Pourtant, le Professeur GASSITA avait déjà alerté. Il avait tiré la sonnette d’alarme pour que les pouvoirs publics prennent des dispositions urgentes et arrêtent l’hémorragie. Pendant des années, l’Iboga quittait le Gabon en contrebande pour enrichir des laboratoires et des Américains, pendant que nos villages ne voyaient rien.
Aujourd’hui la loi est là. C’est un pas. Mais un pas qui peut devenir un piège si on se trompe de méthode.
Avant de réprimer, il faut concerter.
Avant de verbaliser, il faut s’asseoir ensemble : Les décideurs, les hommes de sciences, les connaisseurs et surtout les pratiquants, les maîtres initiateurs qui portent ce savoir depuis des générations.
Le but ne doit pas être d’interdire. Le but doit être de protéger en promouvant.
Voici le mécanisme qu’il nous faut :
1. Protéger et cultiver : Recenser l’Iboga sur tout le territoire gabonais. Encourager sa culture par les communautés locales et les maîtres initiateurs.

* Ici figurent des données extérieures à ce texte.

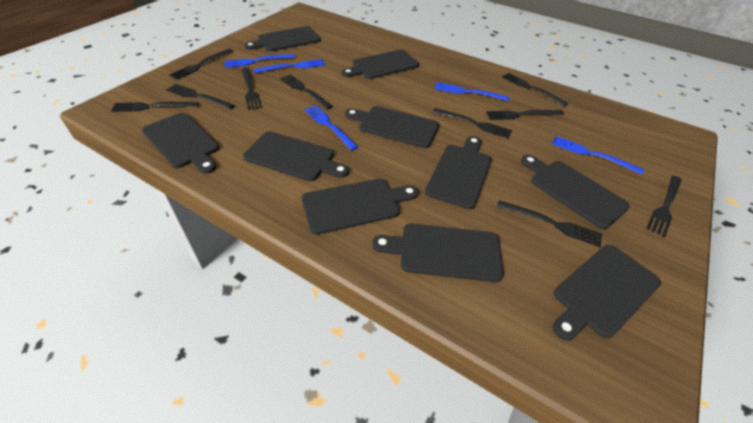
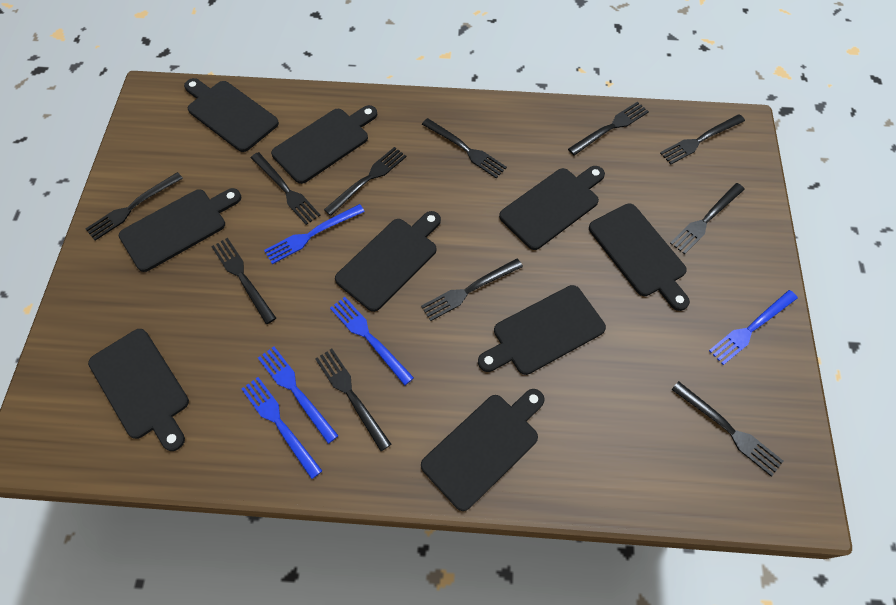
black cutting board: 10 -> 9
black fork: 10 -> 11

2. Valoriser pour la recherche et la tradition : Mettre l’Iboga au service de la recherche gabonaise, des centres de santé traditionnelle, et de l’initiation. Que l’argent reste ici.
3. Fermer la porte à l’exportation sauvage : Des conditions draconiennes, des contrôles sévères et des peines d’emprisonnement exemplaires contre les réseaux de biopiraterie et les exportateurs clandestins.
4. Pédagogie avant sanction : La loi a 2 mois. Beaucoup de populations, même dans les parcs nationaux, ignorent encore les nouvelles règles. Il faut 6 mois de sensibilisation dans les langues locales avant de frapper.
L’Iboga n’appartient pas à l’administration. Il appartient au Gabon, à ses rites, à ses guérisseurs, à ses chercheurs.
Un patrimoine qu’on protège sans associer ceux qui le font vivre, c’est un patrimoine qu’on confisque.
Protégeons l’Iboga. Mais faisons-le avec les Gabonais, pas contre eux.